• Records for the exercise:
|---|

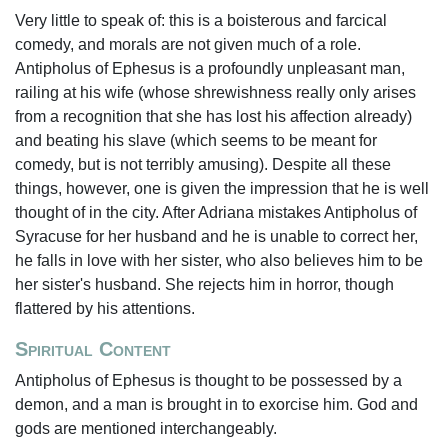
Very little to speak of: this is a boisterous and farcical
comedy, and morals are not given much of a role.
Antipholus of Ephesus is a profoundly unpleasant man,
railing at his wife (whose shrewishness really only arises
from a recognition that she has lost his affection already)
and beating his slave (which seems to be meant for
comedy, but is not terribly amusing). Despite all these
things, however, one is given the impression that he is well
thought of in the city. After Adriana mistakes Antipholus of
Syracuse for her husband and he is unable to correct her,
he falls in love with her sister, who also believes him to be
her sister's husband. She rejects him in horror, though
flattered by his attentions.
Spiritual Content
Antipholus of Ephesus is thought to be possessed by a
demon, and a man is brought in to exorcise him. God and
gods are mentioned interchangeably.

|---|

• Task to complete:
Show every line of the records above that contains the word "given".

• Problem solution:
comedy, and morals are not given much of a role.
things, however, one is given the impression that he is well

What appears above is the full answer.